Contextual, hierarchical markdown chunking for RAG systems

WHAT?

Splits markdown documents into self-contained chunks that contain (hopefully) enough contextual information about what part of the document contained the chunk that it's useful for generation.

There's a static demo of this in action here: sgnt.ai/treechunk-demo.

Synopsis

Programmatic:

import { TreeChunker, OpenAISummarizer } from 'treechunk';

const summarizer = new OpenAISummarizer('Technical documentation context');
const chunker = new TreeChunker(summarizer);

await chunker.makeChunks(documentNode, async (chunk, source) => {
  console.log(chunk); // The enriched chunk with context
  console.log(source); // The original markdown source for this section
});

Build a demo HTML page:

OPENAI_API_KEY=etc
tsx bin/demo.ts ./demo/Scamming.md "The document has come from the Wiki for an online crime game"

API

TreeChunker

new TreeChunker(summarizer) - Create chunker with a summarizer
makeChunks(node, onChunk, options?) - Process document, calling onChunk for each chunk
- onChunk: (chunk: string, source: string) => Promise<void> - Callback receives:
  - chunk: The enriched chunk with hierarchical title and AI-generated context
  - source: The original markdown source for this section
- options?: TreeChunkerOptions - Optional configuration:
  - dryRun?: boolean - When true, returns chunks without AI summaries (chunk equals source)

Summarizers

new OpenAISummarizer(context?, apiKey?) - OpenAI implementation
- context: Optional string added to prompts
- apiKey: Optional, defaults to OPENAI_API_KEY env var

Parser

parseMarkdown(markdown) - Parse markdown into DocumentNode tree
renderDocument(node) - Convert DocumentNode back to markdown

Prior Art / See Also

This was an independent -- but not novel -- discovery, by which I mean I built it and then went to try and find out what other people who'd also built it called theirs.

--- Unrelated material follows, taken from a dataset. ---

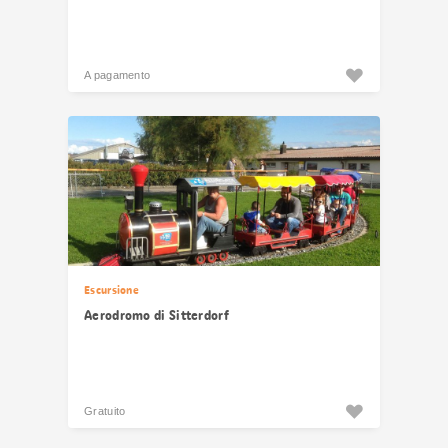
A pagamento
Escursione
Aerodromo di Sitterdorf
Gratuito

It brings together the following ideas:

Document structure-based chunking, eg: LangChain's MarkdownHeaderTextSplitter
Contextual Retrieval (see this Anthropic article for a similar take)

Todo / Next steps

Expand out the demo
Add raw chunk and location data to callback (low priority, as I don't need this)

License

MIT

If you use this, port this, whatever, I'd love it if you gave this project a shout-out.

Author

Peter Sergeant pete@sgnt.ai

This was built for Torn, whose Wiki the "Scamming" article is taken.